(Materials provided Opens)

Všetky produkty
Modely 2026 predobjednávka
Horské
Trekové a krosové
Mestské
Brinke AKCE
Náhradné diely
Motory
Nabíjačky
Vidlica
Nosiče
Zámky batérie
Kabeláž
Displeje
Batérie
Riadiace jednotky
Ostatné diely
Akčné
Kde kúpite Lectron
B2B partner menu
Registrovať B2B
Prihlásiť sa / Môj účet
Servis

(Materials provided Closes)
(Materials provided Opens)

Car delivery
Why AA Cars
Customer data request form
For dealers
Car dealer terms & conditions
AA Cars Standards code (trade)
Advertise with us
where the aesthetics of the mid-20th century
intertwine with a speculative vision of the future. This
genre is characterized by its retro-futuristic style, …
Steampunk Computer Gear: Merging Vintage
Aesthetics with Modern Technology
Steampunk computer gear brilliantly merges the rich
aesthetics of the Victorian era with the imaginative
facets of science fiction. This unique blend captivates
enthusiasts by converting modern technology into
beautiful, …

(Materials provided Closes)

» **What the task asks**:
Rewrite the data from the line with "Car delivery" up to and including the line with "Steampunk computer gear brilliantly", putting "Promote" in place of "Advertise" and keeping everything else the same.

» **Reply**:
Car delivery
Why AA Cars
Customer data request form
For dealers
Car dealer terms & conditions
AA Cars Standards code (trade)
Promote with us
where the aesthetics of the mid-20th century
intertwine with a speculative vision of the future. This
genre is characterized by its retro-futuristic style, …
Steampunk Computer Gear: Merging Vintage
Aesthetics with Modern Technology
Steampunk computer gear brilliantly merges the rich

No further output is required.